Sizakele Mathe, left, a treatment adherence counselor, with Silendile Mdunge in the township of Ntuzuma, north of Durban, South Africa, Nov. 14, 2021:
This combination of high tech and grassroots represents one of the front lines in the world’s battle against the evolving coronavirus. On Friday, the research network in South Africa reported to a world waiting anxiously for new information that the new variant appeared to spread twice as quickly as delta, which had been considered the most contagious version of the virus.
“We have reasons to believe that some of the variants that are emerging in South Africa could potentially be associated directly with HIV,” said Tulio de Oliveira, the principal investigator of the national genetic monitoring network. An HIV infection makes a person about 1.7 times more likely to die of COVID-19 — an elevated risk, but one that pales in comparison with the risk for people with diabetes, who are 30 times more likely to die.
“We don’t have a lot of people like her,” Abdool Karim said of the woman who took 216 days to clear the coronavirus from her system. “But it doesn’t take a lot of people; it just takes one or two.”The origin of this variant is still unknown. People with HIV are not the only ones whose systems can inadvertently give the coronavirus the chance to mutate: It can happen in anyone who is immunosuppressed, such as transplant patients and those undergoing cancer treatments.

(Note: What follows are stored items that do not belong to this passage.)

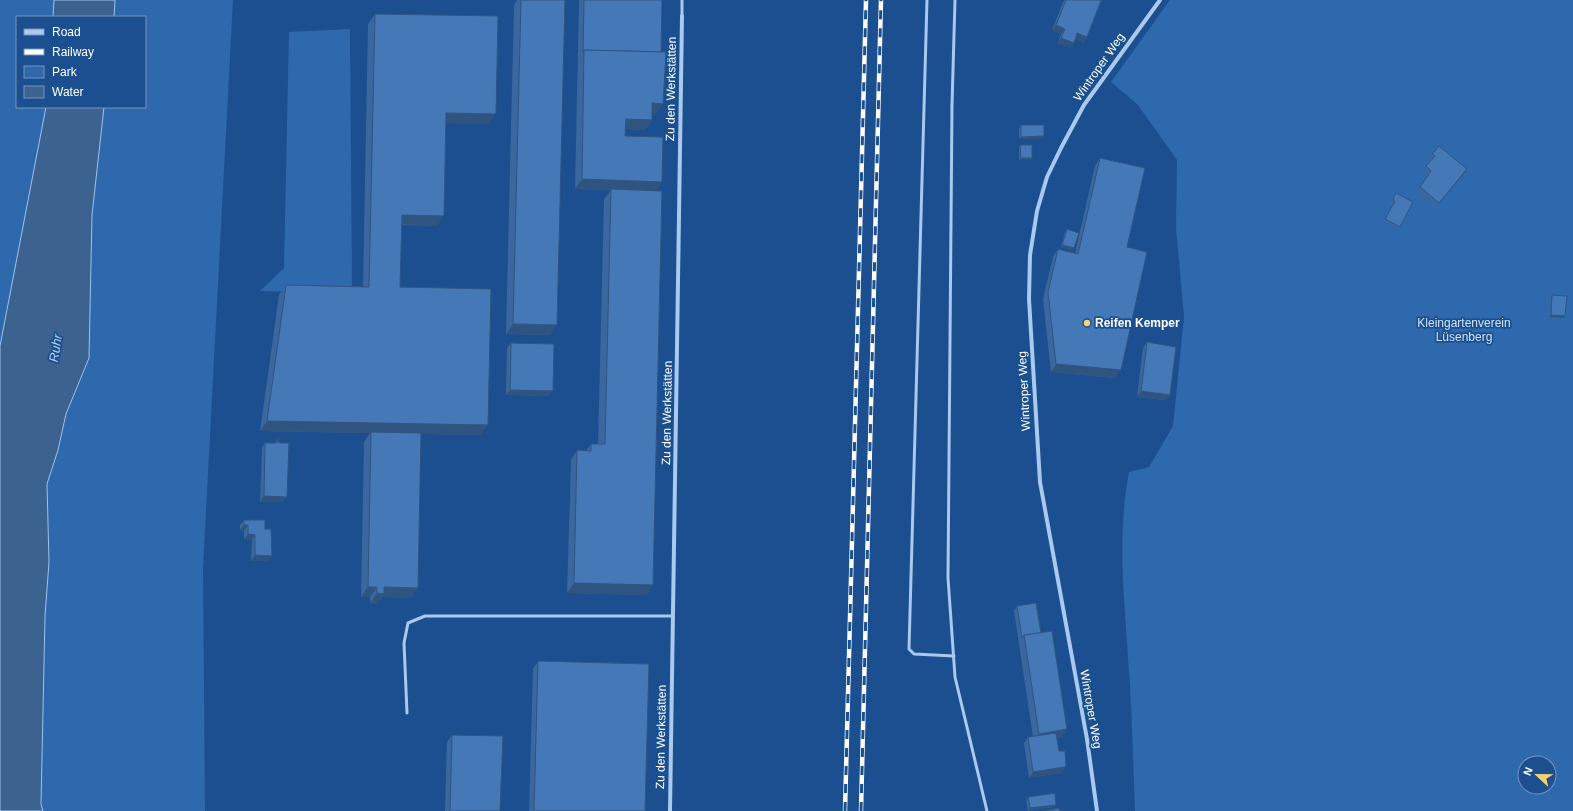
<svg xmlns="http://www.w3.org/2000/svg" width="1573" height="811" font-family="Arial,sans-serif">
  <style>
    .green { fill: #2e69ad; fill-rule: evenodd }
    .water { fill: #3c6290; stroke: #9cc4f0 }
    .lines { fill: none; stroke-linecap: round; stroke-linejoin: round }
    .lane { stroke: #a9c9ee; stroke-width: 3 }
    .street { stroke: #a9c9ee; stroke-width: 4 }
    .rail-casing { stroke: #fff; stroke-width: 4.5 }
    .rail { stroke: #1b4f8f; stroke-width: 3; stroke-dasharray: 9; stroke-linecap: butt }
    .wall { fill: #3a679d }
    .shaded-wall { fill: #305480 }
    .building { fill: #4478b7; stroke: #305480 }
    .poi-dot { fill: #ffd166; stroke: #1b4f8f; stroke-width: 1.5 }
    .labels { text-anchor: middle; stroke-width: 3.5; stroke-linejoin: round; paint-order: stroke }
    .street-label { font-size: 12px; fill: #fff; stroke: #1b4f8f }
    .poi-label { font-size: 12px; font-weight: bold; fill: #fff; stroke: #1b4f8f; text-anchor: start }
    .park-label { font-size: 12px; fill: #cfe3fa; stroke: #1b4f8f }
    .water-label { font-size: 13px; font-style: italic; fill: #b5d3f5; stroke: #1b4f8f }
  </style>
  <rect width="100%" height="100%" fill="#1b4f8f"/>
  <g class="green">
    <polygon points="0,0 54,0 53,17 17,17 17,107 46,107 0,346"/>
    <polygon points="115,0 233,0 203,568 205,811 43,811 41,804 45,616 49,562 47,484 58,450 66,414 89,358 92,215 104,107 145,107 145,17 114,17"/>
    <path d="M 1170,0 L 1573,0 L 1573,811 L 1135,811 C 1133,760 1132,708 1128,657 C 1124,594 1117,535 1129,472 L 1149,467 L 1173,426 L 1184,317 L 1176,228 L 1177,160 L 1138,105 L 1111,82 ZM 1525,763 L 1549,763 L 1549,787 L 1525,787 Z"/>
    <polygon points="350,29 352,293 260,291 284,268 289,32"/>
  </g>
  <g class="water">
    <polygon points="54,0 115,0 114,17 53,17"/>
    <polygon points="46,107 104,107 92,215 89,358 66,414 58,450 47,484 49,562 45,616 41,804 43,811 0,811 0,346"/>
  </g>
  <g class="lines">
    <g class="lane">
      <polyline points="927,0 909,649 914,654 954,656"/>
      <polyline points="955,0 952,105 948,578 955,677 987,811"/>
      <polyline points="682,16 682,0"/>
      <polyline points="407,713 404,643 408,623 425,616 673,616"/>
    </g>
    <g class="street">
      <polyline points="670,811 682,16"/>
      <polyline points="1097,811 1087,739 1040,482 1029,299 1030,255 1037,211 1047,177 1061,148 1084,105 1160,0"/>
    </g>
    <g class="rail-casing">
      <g id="rail">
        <polyline points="845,811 866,0"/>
        <polyline points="861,811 881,0"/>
      </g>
    </g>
    <use href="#rail" class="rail"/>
  </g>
  <g class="wall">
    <polygon points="517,0 565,0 550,335 506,334 514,5"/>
    <polygon points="579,0 662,0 656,113 652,113 652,120 645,130 626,129 625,136 662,182 655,191 653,585 646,595 567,593 571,460 577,450 586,451 591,444 598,444 604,199 611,190 575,189"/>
    <polygon points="1064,0 1102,0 1087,37 1083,43 1075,39 1070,48 1058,43 1061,34 1052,30"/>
    <polygon points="375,14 489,124 446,123 437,226 402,225 400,287 481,435 421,434 411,598 382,597 377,604 370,603 370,597 361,597 364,442 370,433 260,431 279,295 286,285 363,287 368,24"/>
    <polygon points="1021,125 1044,136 1042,139 1019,139 1019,128"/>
    <polygon points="1020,145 1030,160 1019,160 1019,148"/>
    <polygon points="1432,154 1463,175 1435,208 1416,192 1428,176 1422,172 1431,161 1428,159"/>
    <polygon points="1100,158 1127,247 1115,378 1051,372 1043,299 1053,257 1058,249 1075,253 1095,166"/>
    <polygon points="1396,193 1400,227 1398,229 1383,221 1393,203 1391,202"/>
    <polygon points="1067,229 1073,251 1061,247 1065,232"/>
    <polygon points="1552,295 1563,318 1549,317 1550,298"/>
    <polygon points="1147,342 1170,395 1166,400 1137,397 1143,348"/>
    <polygon points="511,343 549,396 506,395 507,348"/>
    <polygon points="278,438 279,443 283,502 260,502 262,448 265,443 275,443"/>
    <polygon points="244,520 265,529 268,561 251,561 252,540 244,540 244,531 240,530 240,525"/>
    <polygon points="1017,606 1041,633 1062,737 1057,738 1059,751 1065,767 1061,773 1029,778 1024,743 1028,737 1033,737 1014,611"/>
    <polygon points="538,661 645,811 529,811 533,669"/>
    <polygon points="452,735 500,811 445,811 447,742"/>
    <polygon points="1028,797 1056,805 1054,807 1028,811 1026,800"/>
  </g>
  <g class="shaded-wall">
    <polygon points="1056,25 1065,29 1061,34 1052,30"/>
    <polygon points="1077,33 1087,37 1083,43 1074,39"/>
    <polygon points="1061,38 1074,43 1070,48 1058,43"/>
    <polygon points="652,103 663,104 656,113 645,113"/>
    <polygon points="446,113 496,114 489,124 439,123"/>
    <polygon points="626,119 652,120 645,130 619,129"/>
    <polygon points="1044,136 1042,139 1019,139 1021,137"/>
    <polygon points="1021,158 1032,158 1030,160 1019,160"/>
    <polygon points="1467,169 1463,175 1435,208 1439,203"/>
    <polygon points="582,179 662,182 655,191 575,189"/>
    <polygon points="402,215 444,216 437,226 395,224"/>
    <polygon points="1062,245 1074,248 1073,251 1061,247"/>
    <polygon points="1551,315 1565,316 1563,318 1549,317"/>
    <polygon points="513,324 557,325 550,335 506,334"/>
    <polygon points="1056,364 1121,370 1115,378 1051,372"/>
    <polygon points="510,390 553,391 549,396 506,395"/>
    <polygon points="1141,391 1170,395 1166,400 1137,397"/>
    <polygon points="267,421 488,425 481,435 260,431"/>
    <polygon points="264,496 287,497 283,502 260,502"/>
    <polygon points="244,525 248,525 244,531 240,530"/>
    <polygon points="248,534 255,535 252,540 244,540"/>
    <polygon points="255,555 272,556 268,561 251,561"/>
    <polygon points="574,583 653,585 646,595 567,593"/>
    <polygon points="368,587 377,587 370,597 361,597"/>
    <polygon points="384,587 418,588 411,598 382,597 377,604 370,603 377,593"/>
    <polygon points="1067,729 1062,737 1033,741 1039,734"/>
    <polygon points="1065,767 1061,773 1029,778 1033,772"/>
    <polygon points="1056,805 1054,807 1028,811 1030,808"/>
  </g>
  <g class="building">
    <polygon points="521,0 565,0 557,325 513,324"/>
    <polygon points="584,0 662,0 661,52 584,50 583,52"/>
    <polygon points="1066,0 1101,0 1087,37 1077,33 1074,43 1061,38 1065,29 1056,25"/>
    <polygon points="375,14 498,16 496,114 446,113 444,216 402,215 400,287 491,289 488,425 267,421 286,285 369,287"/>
    <polygon points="584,50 666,52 663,104 652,103 652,120 626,119 625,136 663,137 662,182 582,179"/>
    <polygon points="1021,125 1044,125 1044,136 1021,137"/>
    <polygon points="1020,145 1032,145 1032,158 1021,158"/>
    <polygon points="1439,146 1467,169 1439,203 1420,187 1431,171 1426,166 1435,156 1432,154"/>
    <polygon points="1100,158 1145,168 1127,247 1147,252 1121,370 1056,364 1048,292 1058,249 1078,254"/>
    <polygon points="611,189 662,191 653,585 574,583 577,450 591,451 591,444 605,444"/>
    <polygon points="1396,193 1413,202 1400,227 1385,219 1395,201 1393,199"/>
    <polygon points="1067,229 1079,233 1074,248 1062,245"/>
    <polygon points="1552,295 1567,296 1565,316 1551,315"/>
    <polygon points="1147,342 1176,347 1170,395 1141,391"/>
    <polygon points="511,343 554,344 553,391 510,390"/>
    <polygon points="371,432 421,433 418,588 384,587 384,594 377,593 377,587 368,587"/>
    <polygon points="278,438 279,443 289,443 287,497 264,496 265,443 277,443"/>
    <polygon points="244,520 265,520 265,529 271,529 272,556 255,555 255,535 248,534 248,525 244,525"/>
    <polygon points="1036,603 1041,633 1024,635 1022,638 1017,606"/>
    <polygon points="1052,631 1067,729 1039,734 1024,635"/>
    <polygon points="538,661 649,664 645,811 534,811"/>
    <polygon points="1056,733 1059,751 1065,751 1066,765 1065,767 1033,772 1028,737"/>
    <polygon points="452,735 503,736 500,811 450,811"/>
    <polygon points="1055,793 1056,805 1030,808 1028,797"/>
    <polygon points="1059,808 1059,811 1062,810 1063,811 1042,811"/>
  </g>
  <circle class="poi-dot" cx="1087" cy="323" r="4"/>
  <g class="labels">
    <g class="street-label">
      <text transform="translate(1099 67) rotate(-55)" y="4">Wintroper Weg</text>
      <text transform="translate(671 89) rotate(-89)" y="4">Zu den Werkstätten</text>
      <text transform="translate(1024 391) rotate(-93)" y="4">Wintroper Weg</text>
      <text transform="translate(667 413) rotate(-89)" y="4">Zu den Werkstätten</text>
      <text transform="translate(1091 709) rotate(80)" y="4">Wintroper Weg</text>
      <text transform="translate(661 737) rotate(-89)" y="4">Zu den Werkstätten</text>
    </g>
    <g class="poi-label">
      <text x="1095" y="327">Reifen Kemper</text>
    </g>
    <g class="park-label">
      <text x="1464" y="327">Kleingartenverein<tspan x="1464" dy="14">Lüsenberg</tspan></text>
    </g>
    <g class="water-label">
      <text transform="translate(55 348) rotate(-81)" y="5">Ruhr</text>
    </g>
  </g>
  <rect x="16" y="16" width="130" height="92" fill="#1b4f8f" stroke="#7695bc"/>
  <rect x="24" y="29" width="20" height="6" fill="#a9c9ee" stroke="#7695bc"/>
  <text x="52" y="36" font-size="12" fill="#ffffff">Road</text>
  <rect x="24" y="49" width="20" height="6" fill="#ffffff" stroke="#7695bc"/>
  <text x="52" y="56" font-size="12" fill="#ffffff">Railway</text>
  <rect x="24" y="66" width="20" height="12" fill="#2e69ad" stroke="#7695bc"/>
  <text x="52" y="76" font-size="12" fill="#ffffff">Park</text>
  <rect x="24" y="86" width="20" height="12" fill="#3c6290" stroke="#7695bc"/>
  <text x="52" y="96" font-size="12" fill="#ffffff">Water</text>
  <g transform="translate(1537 775) rotate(292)"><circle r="19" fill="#1b4f8f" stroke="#7695bc"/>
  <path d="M0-3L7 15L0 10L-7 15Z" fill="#ffd166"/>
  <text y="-6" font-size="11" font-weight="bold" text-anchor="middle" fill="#ffffff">N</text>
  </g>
</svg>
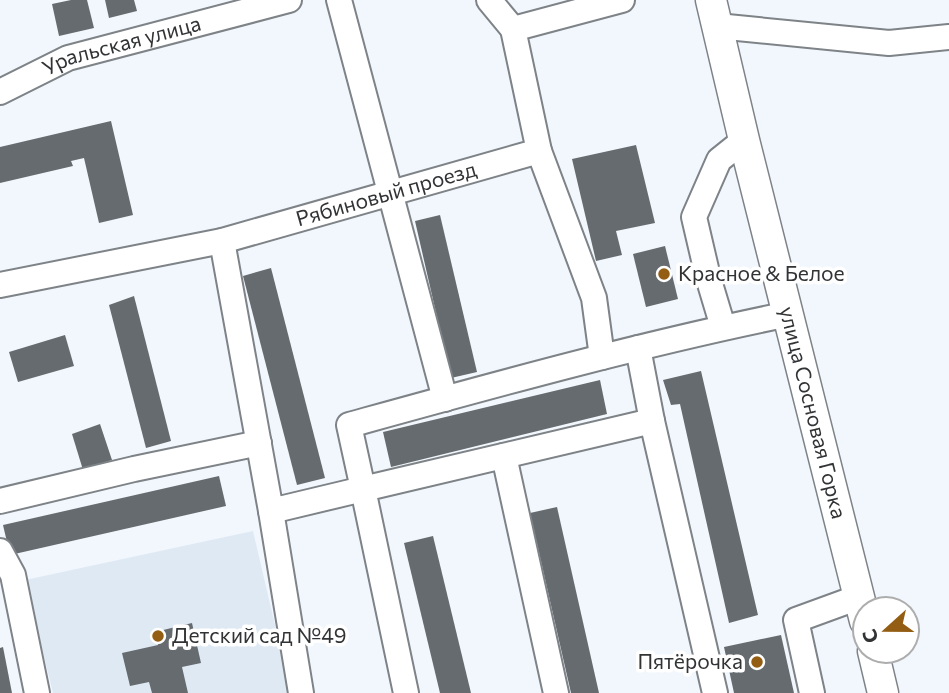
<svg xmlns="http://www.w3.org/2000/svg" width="949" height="693" font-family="Commissioner,sans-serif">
<rect width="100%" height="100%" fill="#f2f7fd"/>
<!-- built -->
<polygon fill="#dfe9f4" points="253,531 291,693 53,693 25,580"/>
<!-- building -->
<g fill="#666b6f">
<polygon points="71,0 87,0 94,28 59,36 52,4"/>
<polygon points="105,0 134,0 137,11 109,18"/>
<polygon points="111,121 133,215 99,223 84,158 71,161 73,166 0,183 0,147"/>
<polygon points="636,145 655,223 616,231 622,255 596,261 572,159"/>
<polygon points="440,215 477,372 451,378 415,221"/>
<polygon points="665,246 678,299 646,307 633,254"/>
<polygon points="271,268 325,478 297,485 243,276"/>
<polygon points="134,296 171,441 146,448 109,305"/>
<polygon points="65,335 74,366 18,382 9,352"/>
<polygon points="701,371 758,615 729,623 680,404 671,405 663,380"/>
<polygon points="600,380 607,414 391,467 383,432"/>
<polygon points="100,424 112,460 83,470 72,434"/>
<polygon points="219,476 226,506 10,555 3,525"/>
<polygon points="557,507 599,693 571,693 530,513"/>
<polygon points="433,536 471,693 440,693 404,543"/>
<polygon points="192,623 201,663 182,667 188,693 152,693 149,682 130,686 122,653 158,645 155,632"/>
<polygon points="781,635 794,693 734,693 724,647"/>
<polygon points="3,647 12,693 0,693 0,648"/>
</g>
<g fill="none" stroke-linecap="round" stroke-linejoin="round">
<!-- minor casing -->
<g stroke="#7e8388" stroke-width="28">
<g id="minor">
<polyline points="339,0 445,399"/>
<polyline points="489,0 513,29"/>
<polyline points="717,26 889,43 949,37"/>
<path id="s1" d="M 0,92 L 68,58 L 289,0"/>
<polyline points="539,151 594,298 602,357"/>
<path d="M 222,241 L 271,511 L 363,489 L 349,425 C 494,385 641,344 789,314"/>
<path id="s2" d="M 0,285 L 222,241 L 539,151 L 513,29 L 622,0"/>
<polyline points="723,327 708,277 694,217 719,160 744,140"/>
<polyline points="638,348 652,421 715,693"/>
<polyline points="504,456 556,693"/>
<polyline points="0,501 134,469 259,443"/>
<polyline points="271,511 301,693"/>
<polyline points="0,551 13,575 37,693"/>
<polyline points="406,693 363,489 652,421"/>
<polyline points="812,693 796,620 859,597"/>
</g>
</g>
<!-- major casing -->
<g stroke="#7e8388" stroke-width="33">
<g id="major">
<path id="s3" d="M 711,0 L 744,140 L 865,621"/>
<polyline points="873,651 883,693"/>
</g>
</g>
<!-- minor -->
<use href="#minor" stroke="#fff" stroke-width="24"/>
<!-- major -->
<use href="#major" stroke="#fff" stroke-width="30"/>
</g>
<!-- markers -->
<g fill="#935e13" stroke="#fff" stroke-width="2.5">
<circle cx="664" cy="274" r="7"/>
<circle cx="158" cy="636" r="7"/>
<circle cx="757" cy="662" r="7"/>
</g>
<g text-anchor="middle" stroke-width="7" stroke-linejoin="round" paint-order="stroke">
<!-- street labels -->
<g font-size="21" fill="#313335" stroke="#fff">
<text dy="7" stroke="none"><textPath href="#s1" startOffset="131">Уральская улица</textPath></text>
<text dy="7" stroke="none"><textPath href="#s2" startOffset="397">Рябиновый проезд</textPath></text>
<text dy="7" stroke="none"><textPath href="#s3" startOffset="425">улица Сосновая Горка</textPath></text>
</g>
<!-- poi labels -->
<g font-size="21" fill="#313335" stroke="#fff" text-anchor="start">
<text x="678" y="281">Красное &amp; Белое</text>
<text x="172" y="643">Детский сад №49</text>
<text x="743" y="669" text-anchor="end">Пятёрочка</text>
</g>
</g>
<!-- north arrow -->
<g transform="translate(886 630) rotate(249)"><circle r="33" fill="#ffffff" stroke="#adadae" stroke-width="2"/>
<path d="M0-5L12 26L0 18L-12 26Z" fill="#935e13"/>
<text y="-10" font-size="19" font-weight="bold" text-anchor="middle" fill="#313335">С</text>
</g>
</svg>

That is where the efforts of community health workers such as Mathe come in. On a typical workday, she walks dirt paths past leaking standpipes and front-step hair salons, armed with an ancient cellphone and a mental roster of who has turned up at the clinic lately, who is looking unwell and who needs a visit. Mathe, who herself has been on HIV treatment for 13 years, is paid $150 a month.
Of the 8 million South Africans with HIV, 5.2 million are on treatment — but just two-thirds of that group are successfully suppressing the virus with medication. The problem extends beyond South Africa’s borders: 25 million people live with the virus across sub-Saharan Africa, of whom 17 million are virally suppressed with treatment.